Interestingly, Michael et al performed a similar study in a tertiary eye hospital in the UK and found no differences in culture-positive microbial keratitis and organism subtypes - fungi, acanthamoeba, Gram-positive bacteria, or Gram negative bacteria.17 However, in this study a pandemic sample of 312 cases was compared with pre-pandemic data of almost 6000 scrapes, which may have affected the capacity to detect differences between groups.

Since the use of a face mask typically results in an unnatural airflow towards the eyelids and ocular surface during expiration, we hypothesize that this could induce major changes in the ocular surface microbial communities. This factor added to the high prevalence of risk factors for microbial keratitis in our sample (80.95% for local and 23.81% for systemic factors), could favor corneal infection with typical commensal organisms, such as Corynebacterium spp. and Propionibacterium spp. Furthermore, 36.90% of the patients were contact lens wearers. The airflow from the face mask may enhance bacterial biofilm growth on contact lenses, potentially enhancing infections by pathogenic species such as Pseudomonas aeruginosa.

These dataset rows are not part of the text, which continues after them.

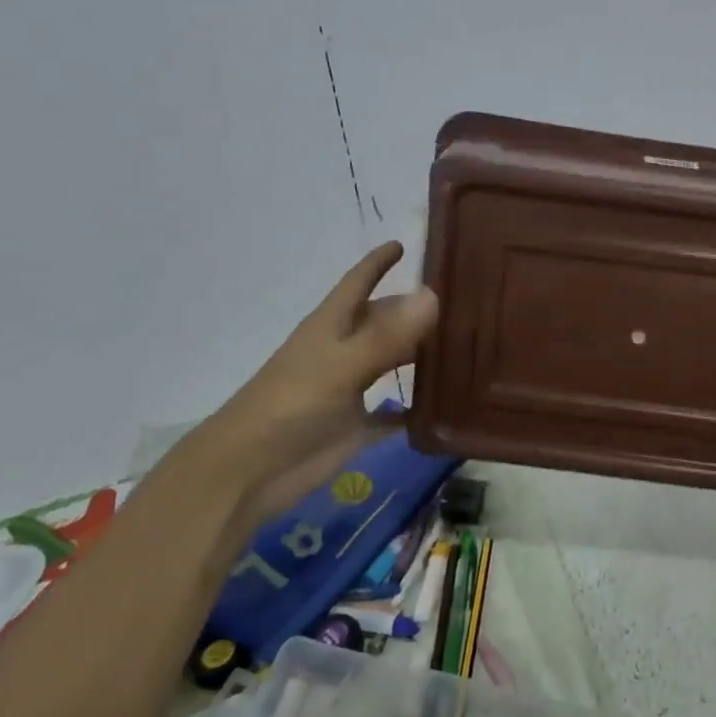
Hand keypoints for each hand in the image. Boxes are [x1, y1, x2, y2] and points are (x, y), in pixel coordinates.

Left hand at [192, 241, 439, 521]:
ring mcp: (349, 389)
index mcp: (331, 327)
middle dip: (413, 309)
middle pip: (382, 321)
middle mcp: (343, 351)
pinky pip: (394, 411)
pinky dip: (415, 407)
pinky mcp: (355, 426)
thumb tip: (432, 293)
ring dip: (421, 355)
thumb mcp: (342, 365)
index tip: (403, 244)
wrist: (248, 472)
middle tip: (462, 301)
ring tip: (466, 345)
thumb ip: (387, 335)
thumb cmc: (290, 406)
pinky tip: (447, 404)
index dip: (377, 263)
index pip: (358, 282)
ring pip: (391, 362)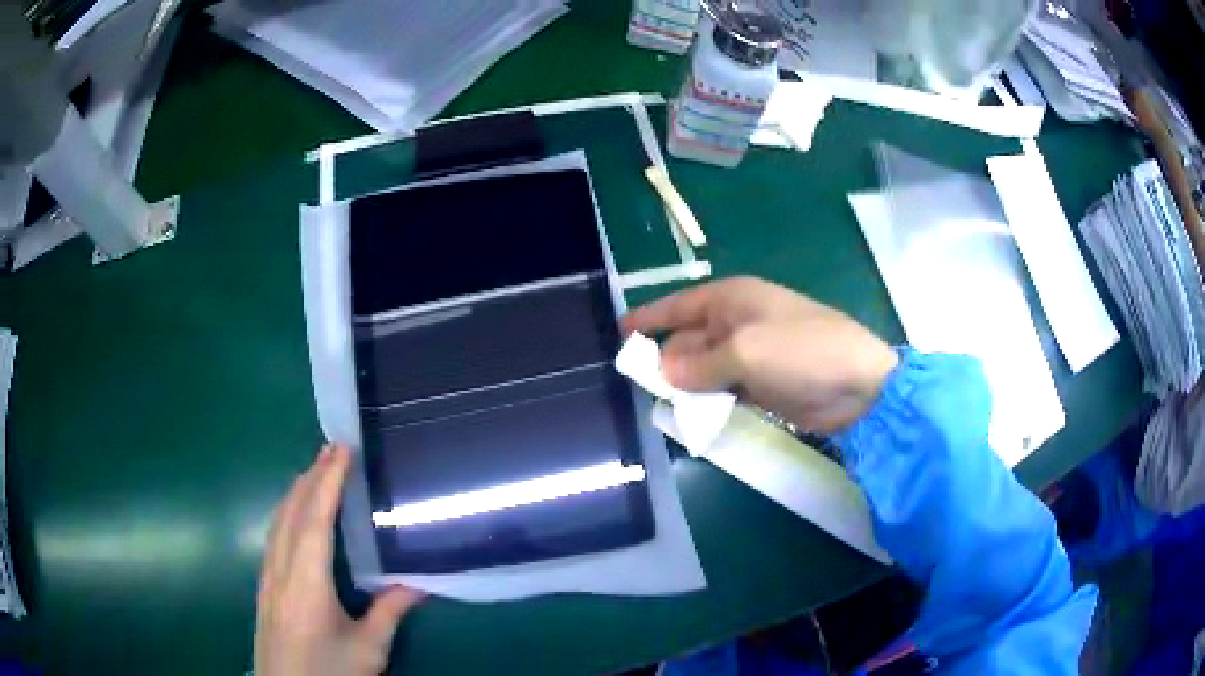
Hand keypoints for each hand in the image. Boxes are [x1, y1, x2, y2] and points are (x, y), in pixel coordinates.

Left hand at [255, 444, 423, 675]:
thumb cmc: (329, 672)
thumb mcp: (367, 649)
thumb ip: (389, 612)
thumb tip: (419, 583)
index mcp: (306, 583)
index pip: (315, 520)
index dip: (328, 482)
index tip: (341, 450)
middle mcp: (280, 572)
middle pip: (291, 513)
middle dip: (310, 477)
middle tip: (332, 449)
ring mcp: (268, 579)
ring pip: (277, 523)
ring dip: (296, 492)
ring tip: (315, 472)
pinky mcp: (265, 589)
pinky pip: (273, 538)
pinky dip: (286, 514)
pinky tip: (294, 517)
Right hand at [622, 276, 898, 432]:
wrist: (859, 385)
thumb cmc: (802, 352)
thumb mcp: (745, 352)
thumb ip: (699, 363)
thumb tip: (663, 371)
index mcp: (732, 299)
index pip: (678, 305)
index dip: (648, 318)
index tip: (619, 334)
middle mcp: (738, 322)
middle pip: (688, 339)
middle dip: (666, 360)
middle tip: (640, 387)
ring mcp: (751, 353)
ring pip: (704, 367)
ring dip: (686, 385)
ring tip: (663, 406)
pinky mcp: (762, 382)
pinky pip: (723, 388)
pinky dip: (708, 400)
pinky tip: (694, 416)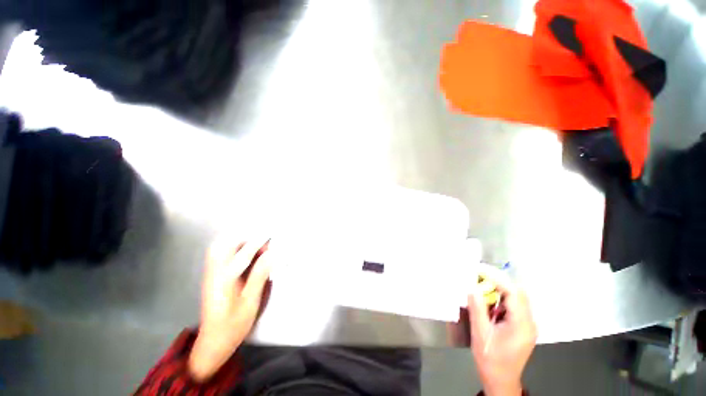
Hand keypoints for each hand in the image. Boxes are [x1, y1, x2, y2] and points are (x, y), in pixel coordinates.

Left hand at [188, 237, 271, 381]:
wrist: (213, 341)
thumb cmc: (234, 324)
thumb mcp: (251, 301)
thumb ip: (260, 275)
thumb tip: (272, 254)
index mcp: (225, 280)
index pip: (244, 254)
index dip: (259, 242)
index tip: (272, 234)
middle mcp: (214, 272)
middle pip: (225, 244)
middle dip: (246, 237)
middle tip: (263, 241)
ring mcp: (210, 273)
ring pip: (220, 246)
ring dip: (239, 241)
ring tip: (256, 245)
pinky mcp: (211, 276)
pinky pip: (219, 253)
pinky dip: (233, 247)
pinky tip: (245, 252)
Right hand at [468, 266, 536, 395]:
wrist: (500, 381)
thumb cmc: (491, 360)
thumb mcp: (481, 334)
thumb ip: (477, 308)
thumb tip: (471, 287)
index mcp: (521, 324)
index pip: (513, 292)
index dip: (496, 278)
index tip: (478, 270)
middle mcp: (529, 322)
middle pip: (517, 292)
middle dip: (497, 281)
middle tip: (477, 276)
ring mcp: (527, 325)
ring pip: (515, 298)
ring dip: (498, 289)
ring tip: (479, 286)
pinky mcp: (522, 327)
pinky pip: (512, 306)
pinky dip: (499, 299)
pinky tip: (487, 302)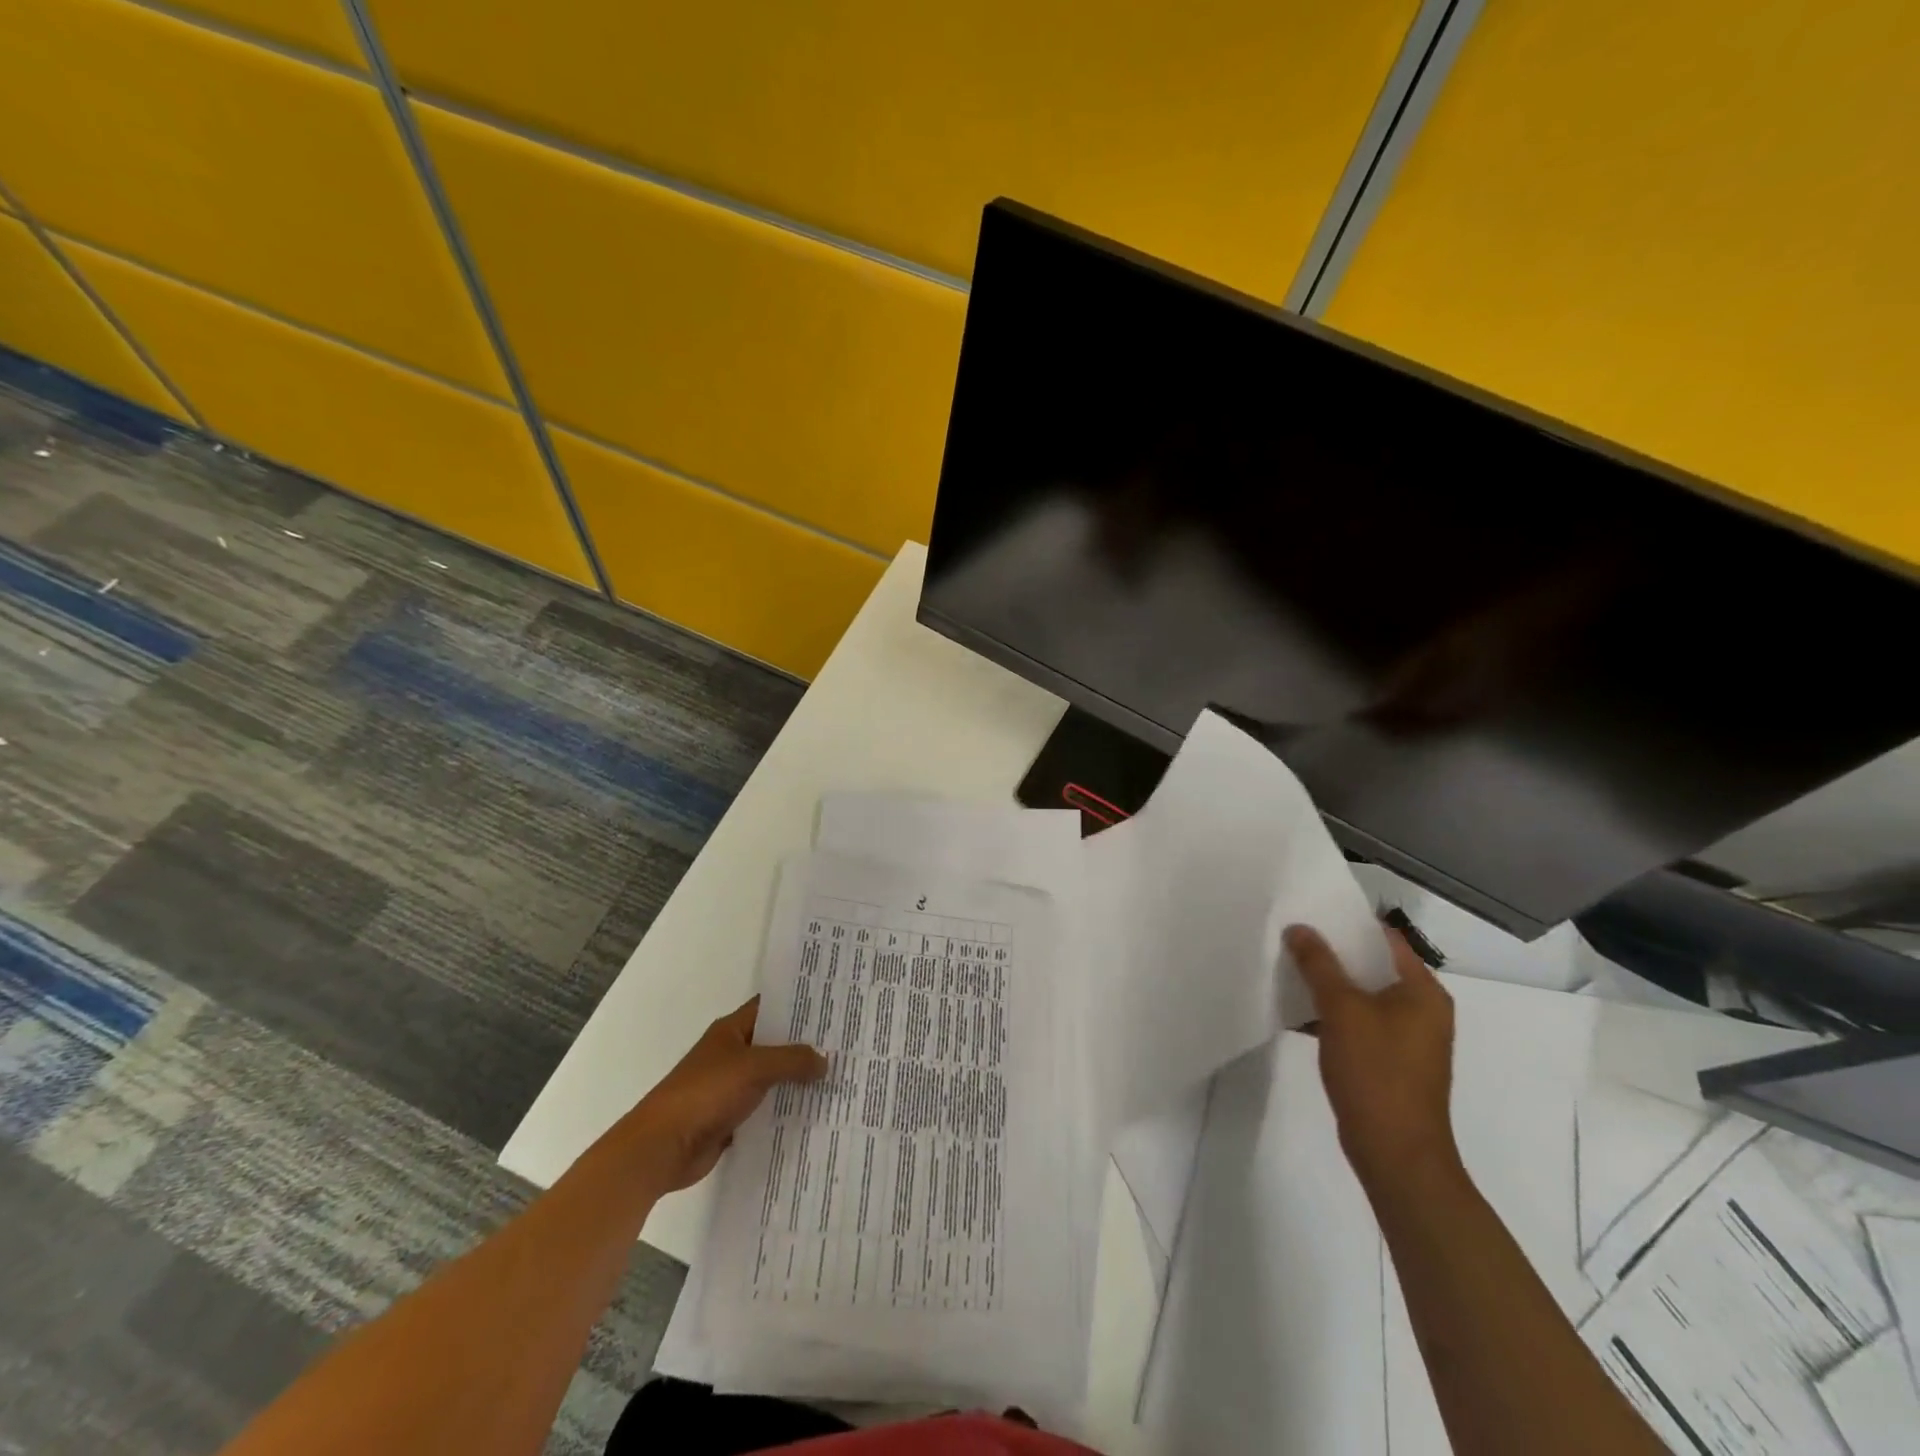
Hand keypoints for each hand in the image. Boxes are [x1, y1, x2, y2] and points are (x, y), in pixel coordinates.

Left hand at [611, 999, 826, 1193]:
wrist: (662, 1147)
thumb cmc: (705, 1093)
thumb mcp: (754, 1067)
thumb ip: (792, 1060)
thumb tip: (825, 1061)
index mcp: (731, 1030)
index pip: (770, 1007)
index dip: (798, 1005)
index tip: (832, 1005)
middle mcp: (732, 1054)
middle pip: (774, 1043)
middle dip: (805, 1045)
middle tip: (845, 1043)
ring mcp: (730, 1087)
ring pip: (772, 1078)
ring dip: (798, 1080)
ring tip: (838, 1077)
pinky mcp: (730, 1119)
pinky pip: (766, 1109)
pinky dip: (785, 1110)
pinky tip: (814, 1113)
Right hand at [1286, 924, 1459, 1192]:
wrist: (1396, 1154)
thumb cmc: (1376, 1073)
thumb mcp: (1342, 1010)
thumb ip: (1319, 964)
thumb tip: (1299, 928)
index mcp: (1423, 992)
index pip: (1385, 939)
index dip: (1347, 922)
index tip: (1309, 912)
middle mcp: (1422, 1010)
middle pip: (1372, 966)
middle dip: (1331, 953)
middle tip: (1290, 937)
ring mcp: (1407, 1038)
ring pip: (1362, 996)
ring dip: (1328, 984)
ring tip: (1286, 968)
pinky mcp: (1389, 1061)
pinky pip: (1358, 1022)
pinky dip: (1332, 1014)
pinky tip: (1296, 1011)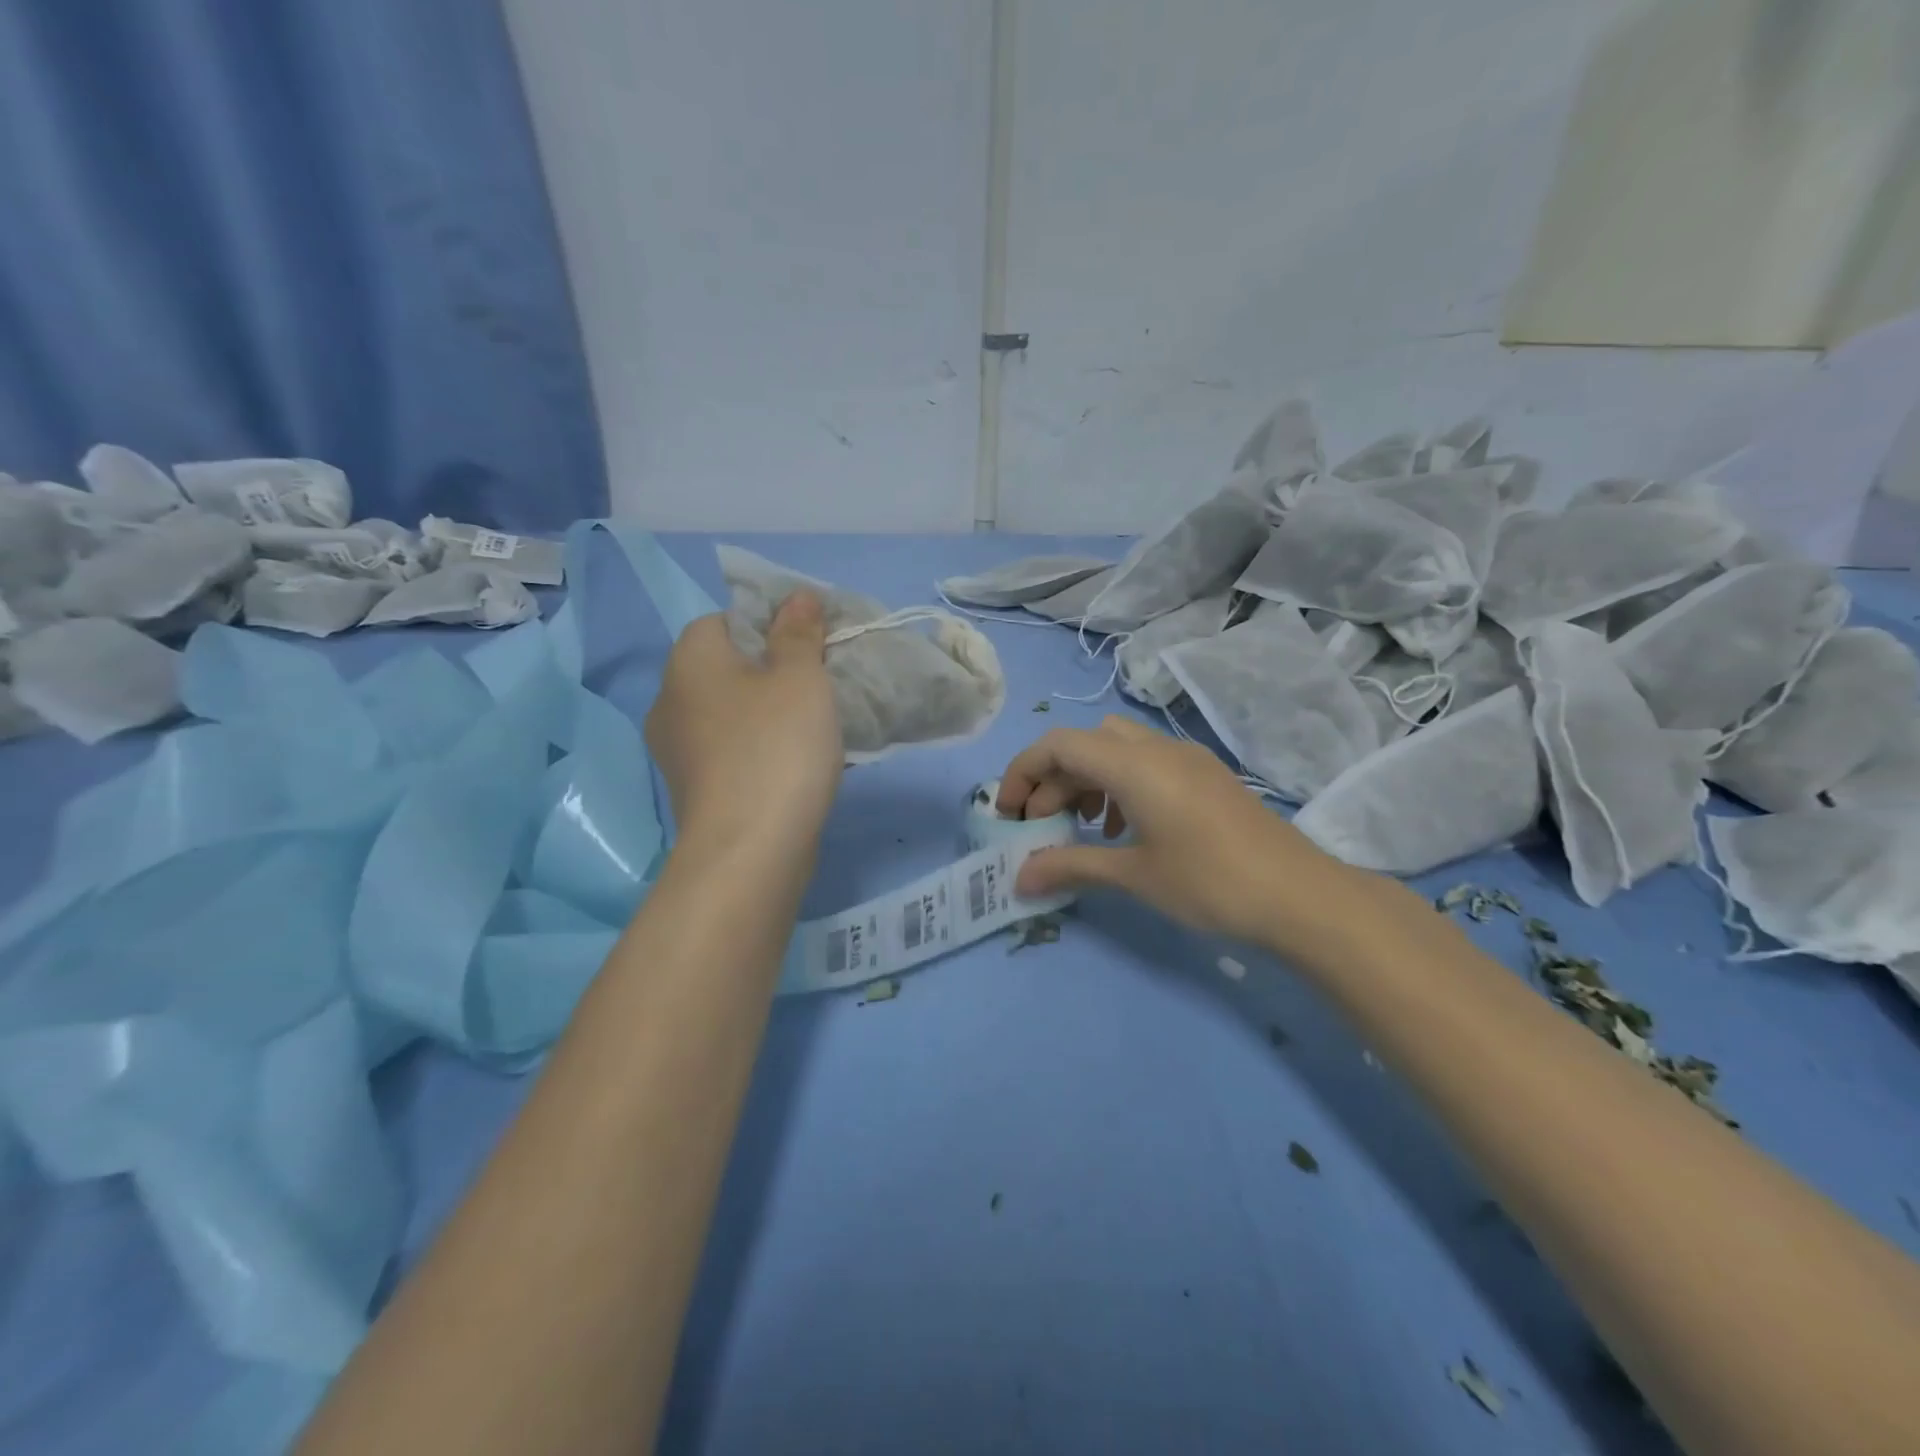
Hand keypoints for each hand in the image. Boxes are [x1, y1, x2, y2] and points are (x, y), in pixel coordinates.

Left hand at [645, 593, 842, 858]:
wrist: (750, 850)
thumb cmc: (777, 747)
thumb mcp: (800, 677)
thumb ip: (799, 632)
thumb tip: (797, 597)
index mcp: (689, 660)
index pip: (727, 619)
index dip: (773, 626)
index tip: (812, 648)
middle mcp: (670, 699)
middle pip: (728, 666)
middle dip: (773, 671)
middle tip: (819, 686)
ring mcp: (676, 750)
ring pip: (730, 711)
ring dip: (767, 713)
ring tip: (813, 727)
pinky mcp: (693, 789)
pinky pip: (731, 749)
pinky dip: (759, 748)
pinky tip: (793, 764)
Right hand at [997, 716, 1371, 953]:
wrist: (1301, 896)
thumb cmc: (1210, 882)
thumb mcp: (1133, 875)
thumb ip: (1070, 866)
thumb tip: (1019, 879)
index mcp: (1134, 764)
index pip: (1058, 744)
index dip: (1023, 772)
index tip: (1009, 814)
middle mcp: (1157, 748)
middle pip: (1085, 743)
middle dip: (1053, 780)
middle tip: (1043, 827)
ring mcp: (1186, 758)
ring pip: (1116, 749)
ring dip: (1087, 780)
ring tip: (1084, 826)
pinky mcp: (1205, 775)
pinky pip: (1146, 763)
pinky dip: (1119, 785)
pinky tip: (1125, 829)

Our work does present some limitations, namely, its retrospective nature, which may have resulted in missing data presented in the medical records. Second, there was an important difference on the size of the two compared samples. While this factor is minimized by the statistical analysis, it may still introduce some errors in the interpretation. Third, while interesting differences were found in the microbiological profile between the two samples, it is important to take into consideration that other factors may contribute to these results, such as the availability of a certain class of antibiotic, changes in clinical practice, or social distancing during the pandemic. Fourth, ocular trauma was particularly less frequent in our sample, which is an important risk factor that can affect the microbial isolates. Fifth, while the use of face masks was generally increased in the pandemic period, no information was collected regarding compliance and duration of use, which may greatly vary across patients.

Conclusion

In conclusion, during the Covid-19 pandemic, significant alterations in the microbiological profile of infectious keratitis were discovered in our center. While these changes could potentially be linked to the use of face masks, more observational and experimental studies are needed to explore and clarify this possible association.

Acknowledgments

The authors would like to thank Dr. Cláudia Oliveira-Ferreira (Department of Ophthalmology, Centro Hospitalar Universitário de São João, Porto, Portugal) for sharing the data regarding the microbiological profile of infectious keratitis in our center between 2009 and 2018, which were compared with the ones obtained in this paper.

Disclosure

The authors report no conflicts of interest in this work.